One reporter from the Ahal Durmushi newspaper told IWPR that the reputation of Turkmenistan’s press was now so bad that journalists were treated with the utmost contempt.
“Journalists are denied access to information, which makes it very difficult for us to work,” he said. “Managers either give flimsy excuses not talk to us, or they tell us straight out that they won’t speak on any condition, because in any case the state press won’t criticise them for snubbing journalists.
“So here we are, missing the good old days of perestroika and glasnost when we journalists could influence the course of events, shape public opinion, and have our voices heard.”
The public has little time for the state newspapers’ continual diet of adulation of the head of state. Hundreds of unsold copies are bought in bulk by street vendors who use them to make the paper cones in which they sell sunflower seeds, or by people who need cheap table covers for weddings.
Those who do subscribe to the official newspapers and magazines generally do so because they have been ordered to do so by their state employers, on pain of dismissal.
“Our family gets two copies of the teachers’ newspaper Mugallymlar Gazety,” said Dashoguz resident Pirnepes Abdullaev. “I was ordered to subscribe to it at school, while my daughter – who’s also a teacher – found that the cost of the subscription had been deducted from her salary without her permission.”
A Ashgabat resident who did not want to give her name expressed sympathy for journalists, but argued that many newspapers are a waste of time and energy.
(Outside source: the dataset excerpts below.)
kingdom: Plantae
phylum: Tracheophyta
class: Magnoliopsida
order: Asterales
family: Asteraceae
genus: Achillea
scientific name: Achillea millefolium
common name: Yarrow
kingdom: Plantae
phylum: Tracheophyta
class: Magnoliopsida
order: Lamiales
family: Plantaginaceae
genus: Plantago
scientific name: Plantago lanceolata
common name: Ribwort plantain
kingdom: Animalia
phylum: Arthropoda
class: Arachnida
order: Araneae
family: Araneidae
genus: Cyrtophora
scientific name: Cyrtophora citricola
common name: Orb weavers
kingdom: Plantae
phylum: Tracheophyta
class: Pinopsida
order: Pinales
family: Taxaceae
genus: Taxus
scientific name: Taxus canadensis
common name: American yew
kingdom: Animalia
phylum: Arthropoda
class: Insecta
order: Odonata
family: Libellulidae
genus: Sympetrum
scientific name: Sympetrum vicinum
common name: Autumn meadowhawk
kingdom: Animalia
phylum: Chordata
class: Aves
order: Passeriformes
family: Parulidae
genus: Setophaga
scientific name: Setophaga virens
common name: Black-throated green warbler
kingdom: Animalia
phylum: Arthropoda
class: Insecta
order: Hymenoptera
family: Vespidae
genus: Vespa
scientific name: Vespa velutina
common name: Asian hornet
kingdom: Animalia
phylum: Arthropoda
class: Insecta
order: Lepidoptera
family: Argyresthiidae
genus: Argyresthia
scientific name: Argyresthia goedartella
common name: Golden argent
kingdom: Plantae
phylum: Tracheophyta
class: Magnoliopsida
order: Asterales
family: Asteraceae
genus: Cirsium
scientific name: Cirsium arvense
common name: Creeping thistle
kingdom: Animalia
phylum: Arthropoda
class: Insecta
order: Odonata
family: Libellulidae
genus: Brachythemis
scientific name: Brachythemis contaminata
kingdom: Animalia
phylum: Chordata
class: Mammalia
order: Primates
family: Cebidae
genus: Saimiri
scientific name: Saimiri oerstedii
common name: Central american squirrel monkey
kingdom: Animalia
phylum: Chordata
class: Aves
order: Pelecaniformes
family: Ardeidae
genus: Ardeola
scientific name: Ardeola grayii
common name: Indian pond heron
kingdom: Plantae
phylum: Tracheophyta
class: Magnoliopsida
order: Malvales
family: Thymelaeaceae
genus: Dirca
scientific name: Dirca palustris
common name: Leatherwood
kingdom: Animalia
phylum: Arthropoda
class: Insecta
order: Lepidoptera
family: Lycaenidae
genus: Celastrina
“The experienced journalists - the real masters of the pen who graduated from Russian journalism schools - are no longer published in Turkmenistan. They either became disillusioned or they were sacked and now sit at home unable to find another job,” she said.
“In their place, we have only mediocrity. I feel that many newspapers should be closed down altogether – after all, they are all the same as each other and nobody reads them. It would save some serious money for the budget, and nobody will miss them.”
Speculation is growing that the treasury is badly short of cash, despite a series of cost-cutting measures which have put thousands out of work in an already depressed economy.
Earlier this year, around 15,000 nurses and other hospital workers were sacked and replaced with conscript soldiers – effectively free labour – which dismayed the population and caused concern among human rights organisations and the international community.
Further job losses are expected early next year, with ministries and state bodies bracing themselves for considerable cuts.
Analysts agree that the few journalists left in their jobs will not be allowed to cover the story, let alone voice any criticism.
Oraz Hallyev is the pseudonym of a journalist in Turkmenistan.